What you are asked to do:
List every line of the records below that contains the string "ventricle", matching case exactly.

Information given:
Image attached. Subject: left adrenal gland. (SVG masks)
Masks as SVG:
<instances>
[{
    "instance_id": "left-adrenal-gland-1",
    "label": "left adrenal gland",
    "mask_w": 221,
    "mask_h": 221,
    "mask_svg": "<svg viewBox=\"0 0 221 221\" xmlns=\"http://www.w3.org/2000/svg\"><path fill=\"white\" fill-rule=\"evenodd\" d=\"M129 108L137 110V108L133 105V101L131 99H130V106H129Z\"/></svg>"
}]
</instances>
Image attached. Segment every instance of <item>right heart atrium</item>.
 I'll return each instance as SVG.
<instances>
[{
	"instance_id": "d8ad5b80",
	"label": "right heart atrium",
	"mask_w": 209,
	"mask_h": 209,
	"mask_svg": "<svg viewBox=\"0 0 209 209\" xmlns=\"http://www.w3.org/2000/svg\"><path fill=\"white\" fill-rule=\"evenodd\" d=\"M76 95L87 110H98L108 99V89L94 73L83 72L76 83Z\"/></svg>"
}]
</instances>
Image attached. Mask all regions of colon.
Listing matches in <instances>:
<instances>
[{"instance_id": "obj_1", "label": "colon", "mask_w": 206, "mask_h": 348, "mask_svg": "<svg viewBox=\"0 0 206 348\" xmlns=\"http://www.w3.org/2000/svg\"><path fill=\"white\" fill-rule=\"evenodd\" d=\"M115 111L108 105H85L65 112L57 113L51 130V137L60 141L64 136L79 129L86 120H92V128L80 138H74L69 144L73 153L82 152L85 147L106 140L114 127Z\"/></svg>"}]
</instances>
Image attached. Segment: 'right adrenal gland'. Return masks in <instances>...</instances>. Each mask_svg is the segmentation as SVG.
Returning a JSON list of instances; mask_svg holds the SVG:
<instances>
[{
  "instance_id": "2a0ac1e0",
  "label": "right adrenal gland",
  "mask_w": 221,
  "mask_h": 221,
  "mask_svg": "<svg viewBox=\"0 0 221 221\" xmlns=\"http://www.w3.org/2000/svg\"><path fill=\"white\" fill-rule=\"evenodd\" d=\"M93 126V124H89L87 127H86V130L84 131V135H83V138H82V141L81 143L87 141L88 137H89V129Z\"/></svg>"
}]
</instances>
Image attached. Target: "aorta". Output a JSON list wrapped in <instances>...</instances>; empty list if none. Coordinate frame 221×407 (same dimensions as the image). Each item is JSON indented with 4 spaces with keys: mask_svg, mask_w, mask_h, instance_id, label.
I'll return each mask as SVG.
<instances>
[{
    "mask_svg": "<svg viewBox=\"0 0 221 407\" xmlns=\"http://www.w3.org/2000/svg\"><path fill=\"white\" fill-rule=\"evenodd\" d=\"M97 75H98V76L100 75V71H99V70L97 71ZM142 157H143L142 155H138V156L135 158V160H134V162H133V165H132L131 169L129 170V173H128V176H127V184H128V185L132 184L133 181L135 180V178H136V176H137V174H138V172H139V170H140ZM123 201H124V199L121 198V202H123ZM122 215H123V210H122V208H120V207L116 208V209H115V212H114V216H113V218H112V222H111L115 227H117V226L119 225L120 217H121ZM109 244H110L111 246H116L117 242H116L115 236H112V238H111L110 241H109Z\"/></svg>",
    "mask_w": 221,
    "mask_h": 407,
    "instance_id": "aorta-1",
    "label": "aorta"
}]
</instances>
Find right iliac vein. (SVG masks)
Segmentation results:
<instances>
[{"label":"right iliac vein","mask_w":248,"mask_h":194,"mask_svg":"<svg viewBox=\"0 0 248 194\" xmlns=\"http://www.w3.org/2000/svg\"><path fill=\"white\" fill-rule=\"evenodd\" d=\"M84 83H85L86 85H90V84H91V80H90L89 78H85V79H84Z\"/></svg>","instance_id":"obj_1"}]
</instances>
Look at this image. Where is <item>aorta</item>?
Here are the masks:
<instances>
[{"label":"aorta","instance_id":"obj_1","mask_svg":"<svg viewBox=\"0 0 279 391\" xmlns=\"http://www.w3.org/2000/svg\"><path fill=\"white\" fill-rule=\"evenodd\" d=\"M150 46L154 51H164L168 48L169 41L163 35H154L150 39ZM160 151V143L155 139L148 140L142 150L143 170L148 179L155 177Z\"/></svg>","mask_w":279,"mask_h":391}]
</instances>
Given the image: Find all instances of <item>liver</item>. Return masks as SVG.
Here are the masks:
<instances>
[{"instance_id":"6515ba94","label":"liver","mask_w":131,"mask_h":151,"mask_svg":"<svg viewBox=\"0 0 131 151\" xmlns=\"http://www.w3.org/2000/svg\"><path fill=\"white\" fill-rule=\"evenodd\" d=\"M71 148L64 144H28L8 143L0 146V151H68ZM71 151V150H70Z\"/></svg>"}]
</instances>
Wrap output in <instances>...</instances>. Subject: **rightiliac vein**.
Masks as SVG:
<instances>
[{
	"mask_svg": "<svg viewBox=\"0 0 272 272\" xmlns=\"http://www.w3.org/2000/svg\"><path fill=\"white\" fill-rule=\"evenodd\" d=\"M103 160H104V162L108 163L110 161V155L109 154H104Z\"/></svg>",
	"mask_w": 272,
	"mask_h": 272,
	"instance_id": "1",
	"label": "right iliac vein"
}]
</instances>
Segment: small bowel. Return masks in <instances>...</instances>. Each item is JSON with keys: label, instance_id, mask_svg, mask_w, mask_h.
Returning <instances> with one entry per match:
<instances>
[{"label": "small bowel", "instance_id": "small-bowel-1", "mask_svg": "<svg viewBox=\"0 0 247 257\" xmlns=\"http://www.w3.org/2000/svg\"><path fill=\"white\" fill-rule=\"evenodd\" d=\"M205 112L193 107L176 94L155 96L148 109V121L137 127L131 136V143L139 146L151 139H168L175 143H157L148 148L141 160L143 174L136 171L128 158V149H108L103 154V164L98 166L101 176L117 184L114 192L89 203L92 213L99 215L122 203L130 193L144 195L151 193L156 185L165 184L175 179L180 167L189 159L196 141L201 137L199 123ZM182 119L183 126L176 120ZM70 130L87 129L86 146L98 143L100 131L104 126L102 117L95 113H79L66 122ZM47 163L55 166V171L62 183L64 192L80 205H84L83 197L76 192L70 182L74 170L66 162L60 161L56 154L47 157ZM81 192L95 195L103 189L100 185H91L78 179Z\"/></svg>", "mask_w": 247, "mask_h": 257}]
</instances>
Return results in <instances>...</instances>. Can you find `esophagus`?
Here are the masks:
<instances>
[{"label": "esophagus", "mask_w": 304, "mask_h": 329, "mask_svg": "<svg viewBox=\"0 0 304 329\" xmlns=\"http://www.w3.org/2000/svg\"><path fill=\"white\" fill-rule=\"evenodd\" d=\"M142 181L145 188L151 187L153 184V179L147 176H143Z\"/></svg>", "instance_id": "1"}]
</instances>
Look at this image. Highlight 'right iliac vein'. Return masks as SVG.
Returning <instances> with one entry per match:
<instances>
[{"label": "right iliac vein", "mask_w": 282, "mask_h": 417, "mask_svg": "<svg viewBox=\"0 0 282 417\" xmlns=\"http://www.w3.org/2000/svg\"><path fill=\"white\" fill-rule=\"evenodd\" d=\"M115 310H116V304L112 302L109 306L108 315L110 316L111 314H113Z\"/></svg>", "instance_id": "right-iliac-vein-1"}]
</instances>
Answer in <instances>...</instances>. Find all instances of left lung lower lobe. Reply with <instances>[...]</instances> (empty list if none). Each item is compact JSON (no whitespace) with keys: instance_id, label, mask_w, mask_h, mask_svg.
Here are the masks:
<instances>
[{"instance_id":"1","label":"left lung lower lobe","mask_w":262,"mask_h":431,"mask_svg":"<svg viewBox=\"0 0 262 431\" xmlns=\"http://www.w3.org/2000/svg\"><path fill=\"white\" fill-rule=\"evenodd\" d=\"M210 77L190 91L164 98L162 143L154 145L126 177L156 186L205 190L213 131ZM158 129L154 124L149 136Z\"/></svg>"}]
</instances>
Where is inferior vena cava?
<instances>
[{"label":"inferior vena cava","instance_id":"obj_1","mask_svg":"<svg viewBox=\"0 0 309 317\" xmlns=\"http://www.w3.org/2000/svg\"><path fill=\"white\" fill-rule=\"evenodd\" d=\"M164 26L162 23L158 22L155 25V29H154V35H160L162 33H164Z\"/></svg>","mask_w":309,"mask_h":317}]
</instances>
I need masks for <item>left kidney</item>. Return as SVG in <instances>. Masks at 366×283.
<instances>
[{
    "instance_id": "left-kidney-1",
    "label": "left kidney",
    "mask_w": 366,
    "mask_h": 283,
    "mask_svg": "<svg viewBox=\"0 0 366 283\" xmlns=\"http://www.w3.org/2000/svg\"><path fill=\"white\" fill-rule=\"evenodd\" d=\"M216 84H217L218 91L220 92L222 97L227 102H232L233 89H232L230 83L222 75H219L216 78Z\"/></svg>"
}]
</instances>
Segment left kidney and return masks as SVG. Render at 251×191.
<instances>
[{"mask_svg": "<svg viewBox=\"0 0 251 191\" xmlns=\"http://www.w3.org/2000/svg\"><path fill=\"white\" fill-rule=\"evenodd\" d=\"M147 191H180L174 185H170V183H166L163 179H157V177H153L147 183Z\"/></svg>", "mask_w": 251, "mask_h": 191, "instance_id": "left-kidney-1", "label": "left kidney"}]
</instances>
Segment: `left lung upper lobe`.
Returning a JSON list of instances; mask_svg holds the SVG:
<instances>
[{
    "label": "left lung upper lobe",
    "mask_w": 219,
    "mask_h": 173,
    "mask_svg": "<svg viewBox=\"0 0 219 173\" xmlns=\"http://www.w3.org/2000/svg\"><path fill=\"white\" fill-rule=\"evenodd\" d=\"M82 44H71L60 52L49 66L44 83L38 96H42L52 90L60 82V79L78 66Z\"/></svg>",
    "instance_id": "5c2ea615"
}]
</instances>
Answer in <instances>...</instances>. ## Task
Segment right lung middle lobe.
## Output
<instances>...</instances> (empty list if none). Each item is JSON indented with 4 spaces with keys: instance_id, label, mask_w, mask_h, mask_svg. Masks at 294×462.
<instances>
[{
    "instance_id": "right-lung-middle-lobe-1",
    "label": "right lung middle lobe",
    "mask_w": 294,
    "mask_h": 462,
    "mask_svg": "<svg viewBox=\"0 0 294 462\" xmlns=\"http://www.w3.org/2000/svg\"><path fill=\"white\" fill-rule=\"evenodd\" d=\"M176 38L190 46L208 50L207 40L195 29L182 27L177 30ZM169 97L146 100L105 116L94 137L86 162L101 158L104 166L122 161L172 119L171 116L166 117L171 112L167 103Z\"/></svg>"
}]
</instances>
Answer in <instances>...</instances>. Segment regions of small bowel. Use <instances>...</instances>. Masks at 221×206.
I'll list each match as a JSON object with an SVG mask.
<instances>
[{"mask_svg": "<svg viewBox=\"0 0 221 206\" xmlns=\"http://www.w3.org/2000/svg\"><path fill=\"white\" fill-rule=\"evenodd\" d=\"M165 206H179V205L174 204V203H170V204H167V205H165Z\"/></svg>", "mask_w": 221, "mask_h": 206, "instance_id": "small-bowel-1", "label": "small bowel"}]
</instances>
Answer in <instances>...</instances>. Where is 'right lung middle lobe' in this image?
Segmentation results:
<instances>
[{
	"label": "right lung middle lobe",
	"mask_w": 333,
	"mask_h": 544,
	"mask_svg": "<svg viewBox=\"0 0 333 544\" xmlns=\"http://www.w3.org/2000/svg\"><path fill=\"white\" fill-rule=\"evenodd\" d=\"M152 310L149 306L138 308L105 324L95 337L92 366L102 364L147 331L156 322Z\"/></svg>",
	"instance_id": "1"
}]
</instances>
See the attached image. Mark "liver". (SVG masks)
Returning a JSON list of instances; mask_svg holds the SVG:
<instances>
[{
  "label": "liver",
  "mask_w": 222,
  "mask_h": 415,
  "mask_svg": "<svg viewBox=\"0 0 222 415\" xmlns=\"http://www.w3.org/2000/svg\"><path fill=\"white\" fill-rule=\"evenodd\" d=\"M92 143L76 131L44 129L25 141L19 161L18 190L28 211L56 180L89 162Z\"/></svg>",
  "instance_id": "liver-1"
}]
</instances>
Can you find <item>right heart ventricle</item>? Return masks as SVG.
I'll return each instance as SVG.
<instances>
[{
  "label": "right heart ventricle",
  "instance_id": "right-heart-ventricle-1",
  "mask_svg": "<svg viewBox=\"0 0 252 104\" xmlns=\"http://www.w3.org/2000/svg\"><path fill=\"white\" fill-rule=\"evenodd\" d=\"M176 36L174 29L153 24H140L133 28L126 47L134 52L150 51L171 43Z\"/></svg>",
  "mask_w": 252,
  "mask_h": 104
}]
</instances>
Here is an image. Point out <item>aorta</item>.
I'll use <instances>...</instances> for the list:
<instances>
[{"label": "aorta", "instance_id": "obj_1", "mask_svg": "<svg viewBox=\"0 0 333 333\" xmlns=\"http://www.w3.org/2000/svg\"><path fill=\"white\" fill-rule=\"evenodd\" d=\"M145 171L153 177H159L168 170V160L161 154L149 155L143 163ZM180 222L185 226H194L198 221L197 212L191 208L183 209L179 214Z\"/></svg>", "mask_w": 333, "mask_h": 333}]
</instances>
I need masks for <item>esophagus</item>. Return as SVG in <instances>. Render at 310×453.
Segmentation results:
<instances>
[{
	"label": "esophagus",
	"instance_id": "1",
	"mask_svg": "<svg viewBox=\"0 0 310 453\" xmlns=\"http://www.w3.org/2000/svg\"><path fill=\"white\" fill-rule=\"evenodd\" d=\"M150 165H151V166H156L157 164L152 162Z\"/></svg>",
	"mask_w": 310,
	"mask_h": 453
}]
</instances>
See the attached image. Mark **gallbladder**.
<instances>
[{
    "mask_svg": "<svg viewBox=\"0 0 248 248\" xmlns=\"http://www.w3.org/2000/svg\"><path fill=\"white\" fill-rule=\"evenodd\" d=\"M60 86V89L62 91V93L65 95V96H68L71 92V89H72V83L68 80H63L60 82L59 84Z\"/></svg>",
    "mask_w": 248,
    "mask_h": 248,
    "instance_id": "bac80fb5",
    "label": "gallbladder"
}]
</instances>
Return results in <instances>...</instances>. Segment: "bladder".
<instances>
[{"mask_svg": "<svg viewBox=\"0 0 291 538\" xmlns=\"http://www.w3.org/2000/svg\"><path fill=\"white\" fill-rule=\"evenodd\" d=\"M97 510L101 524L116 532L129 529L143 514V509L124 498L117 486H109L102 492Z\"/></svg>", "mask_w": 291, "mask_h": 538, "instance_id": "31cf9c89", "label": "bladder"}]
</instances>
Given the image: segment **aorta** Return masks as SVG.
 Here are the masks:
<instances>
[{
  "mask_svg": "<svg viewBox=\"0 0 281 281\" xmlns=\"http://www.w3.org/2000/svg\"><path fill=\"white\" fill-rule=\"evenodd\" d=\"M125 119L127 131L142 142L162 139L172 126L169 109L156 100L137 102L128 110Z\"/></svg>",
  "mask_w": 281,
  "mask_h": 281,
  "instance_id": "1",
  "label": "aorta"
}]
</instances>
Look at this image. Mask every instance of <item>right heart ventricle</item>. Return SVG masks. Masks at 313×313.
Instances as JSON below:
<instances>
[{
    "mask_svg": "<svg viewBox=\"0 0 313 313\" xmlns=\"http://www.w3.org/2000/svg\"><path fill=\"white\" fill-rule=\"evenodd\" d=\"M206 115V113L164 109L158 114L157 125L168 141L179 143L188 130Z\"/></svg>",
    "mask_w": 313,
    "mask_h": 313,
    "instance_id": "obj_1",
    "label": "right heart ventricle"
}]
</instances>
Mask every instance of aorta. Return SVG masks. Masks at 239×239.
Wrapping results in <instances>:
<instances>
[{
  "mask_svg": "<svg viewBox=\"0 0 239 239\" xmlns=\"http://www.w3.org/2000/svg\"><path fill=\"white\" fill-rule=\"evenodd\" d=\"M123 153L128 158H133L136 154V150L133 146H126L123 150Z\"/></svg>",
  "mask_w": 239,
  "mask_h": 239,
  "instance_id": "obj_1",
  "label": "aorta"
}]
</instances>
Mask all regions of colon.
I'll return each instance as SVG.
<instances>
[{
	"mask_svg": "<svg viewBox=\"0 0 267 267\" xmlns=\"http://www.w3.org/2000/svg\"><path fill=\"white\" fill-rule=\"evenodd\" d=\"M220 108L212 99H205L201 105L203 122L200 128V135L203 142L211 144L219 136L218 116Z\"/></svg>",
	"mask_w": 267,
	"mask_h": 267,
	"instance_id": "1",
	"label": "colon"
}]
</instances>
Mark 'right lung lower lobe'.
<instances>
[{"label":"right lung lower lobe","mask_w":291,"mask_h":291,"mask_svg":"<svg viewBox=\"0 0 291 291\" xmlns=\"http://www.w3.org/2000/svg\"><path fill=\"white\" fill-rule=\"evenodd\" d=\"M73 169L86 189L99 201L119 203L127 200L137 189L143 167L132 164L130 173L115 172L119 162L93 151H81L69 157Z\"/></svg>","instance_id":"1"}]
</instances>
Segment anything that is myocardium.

Result of the exercise:
Can you find <item>right heart ventricle</item>? Return masks as SVG.
  "label": "right heart ventricle",
  "instance_id": "right-heart-ventricle-1",
Look at this image. Mask every instance of <item>right heart ventricle</item>. Return SVG masks. Masks at 313×313.
    "label": "right heart ventricle"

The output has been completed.